Hemangioblastoma, a benign vascular tumor, is seen primarily in middle-aged adults but often presents at a younger age in patients with von Hippel-Lindau disease. These tumors are primarily located in the posterior fossa, although they can occur anywhere within the neuroaxis. They are usually cystic and are sometimes classified as a variant of meningiomas (angioblastic variant). Histologically, they are characterized by distinctive vascular channels with fat-laden cells.

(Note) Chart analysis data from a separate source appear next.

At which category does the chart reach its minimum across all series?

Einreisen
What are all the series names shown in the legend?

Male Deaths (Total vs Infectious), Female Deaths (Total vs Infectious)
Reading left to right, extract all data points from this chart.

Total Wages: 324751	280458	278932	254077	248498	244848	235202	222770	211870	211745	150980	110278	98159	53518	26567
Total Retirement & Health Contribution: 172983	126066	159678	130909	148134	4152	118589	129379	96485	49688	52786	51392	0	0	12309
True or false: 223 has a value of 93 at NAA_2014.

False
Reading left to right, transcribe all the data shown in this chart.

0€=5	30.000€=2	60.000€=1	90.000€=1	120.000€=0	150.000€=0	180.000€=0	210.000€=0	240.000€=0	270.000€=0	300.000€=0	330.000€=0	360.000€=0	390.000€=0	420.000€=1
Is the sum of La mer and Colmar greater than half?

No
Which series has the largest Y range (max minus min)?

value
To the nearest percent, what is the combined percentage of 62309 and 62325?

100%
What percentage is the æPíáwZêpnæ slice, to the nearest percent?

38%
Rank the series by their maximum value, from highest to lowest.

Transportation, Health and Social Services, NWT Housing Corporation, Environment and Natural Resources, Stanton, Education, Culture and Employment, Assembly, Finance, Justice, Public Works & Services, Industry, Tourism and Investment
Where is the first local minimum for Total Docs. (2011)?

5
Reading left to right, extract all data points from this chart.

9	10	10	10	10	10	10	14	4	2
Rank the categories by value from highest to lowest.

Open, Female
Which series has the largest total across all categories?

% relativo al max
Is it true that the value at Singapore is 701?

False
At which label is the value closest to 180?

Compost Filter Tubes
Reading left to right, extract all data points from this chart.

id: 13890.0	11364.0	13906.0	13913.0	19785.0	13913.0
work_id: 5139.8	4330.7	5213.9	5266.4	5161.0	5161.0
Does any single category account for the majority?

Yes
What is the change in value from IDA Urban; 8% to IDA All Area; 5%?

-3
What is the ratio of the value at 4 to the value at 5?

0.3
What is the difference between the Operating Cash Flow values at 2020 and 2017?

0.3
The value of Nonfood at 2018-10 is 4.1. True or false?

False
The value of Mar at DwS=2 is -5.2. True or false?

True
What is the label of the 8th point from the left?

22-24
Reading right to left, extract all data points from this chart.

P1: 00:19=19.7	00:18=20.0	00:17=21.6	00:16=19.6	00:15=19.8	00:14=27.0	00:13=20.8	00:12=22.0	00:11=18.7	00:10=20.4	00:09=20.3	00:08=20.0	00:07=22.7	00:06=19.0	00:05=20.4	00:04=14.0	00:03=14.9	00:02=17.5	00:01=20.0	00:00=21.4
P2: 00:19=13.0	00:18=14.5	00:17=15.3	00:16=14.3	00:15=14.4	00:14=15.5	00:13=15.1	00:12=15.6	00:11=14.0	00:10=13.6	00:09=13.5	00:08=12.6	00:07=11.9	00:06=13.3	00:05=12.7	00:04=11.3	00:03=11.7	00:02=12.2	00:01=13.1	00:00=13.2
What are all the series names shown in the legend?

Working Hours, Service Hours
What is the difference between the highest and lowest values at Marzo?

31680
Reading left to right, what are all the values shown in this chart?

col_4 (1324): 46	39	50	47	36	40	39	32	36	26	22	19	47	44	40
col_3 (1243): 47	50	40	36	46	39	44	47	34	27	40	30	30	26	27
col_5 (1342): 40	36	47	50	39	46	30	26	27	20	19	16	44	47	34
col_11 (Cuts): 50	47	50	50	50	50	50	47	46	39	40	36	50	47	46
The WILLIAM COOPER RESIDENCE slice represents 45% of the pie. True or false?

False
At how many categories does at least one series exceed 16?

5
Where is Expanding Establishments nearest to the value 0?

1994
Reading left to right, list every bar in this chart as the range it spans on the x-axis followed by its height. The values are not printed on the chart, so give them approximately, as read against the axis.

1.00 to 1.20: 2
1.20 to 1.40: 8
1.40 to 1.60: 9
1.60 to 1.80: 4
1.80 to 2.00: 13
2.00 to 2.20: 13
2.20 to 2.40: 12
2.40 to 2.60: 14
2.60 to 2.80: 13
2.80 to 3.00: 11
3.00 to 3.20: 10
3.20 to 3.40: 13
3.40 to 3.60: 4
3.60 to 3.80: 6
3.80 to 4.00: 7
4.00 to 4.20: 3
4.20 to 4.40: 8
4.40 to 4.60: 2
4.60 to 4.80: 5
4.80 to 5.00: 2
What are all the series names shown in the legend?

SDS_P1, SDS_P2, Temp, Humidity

Occasionally they can be mistaken for xanthochromic astrocytomas.^

The clinical presentation is similar to that of other posterior fossa lesions. The neuroradiological appearance is that of a well-demarcated, cystic lesion with a distinctly enhanced tumor nodule on administration of contrast material. Identification should prompt a search for other lesions including lesions of the cervical spine, especially in those with von Hippel-Lindau disease; retinal examination and evaluation for intra-abdominal neoplasms such as renal cell carcinoma or pheochromocytoma should also be done. Angiography is performed to help in this search for radiographically silent lesions and to aid in preoperative planning. Surgery is usually curative, although the use of stereotactic radiation is being explored. Because these tumors are known to express an erythropoietin-like factor, the accompanying erythrocytosis may be a marker for the extent of resection or for occult lesions in patients with known hemangioblastoma or von Hippel-Lindau disease.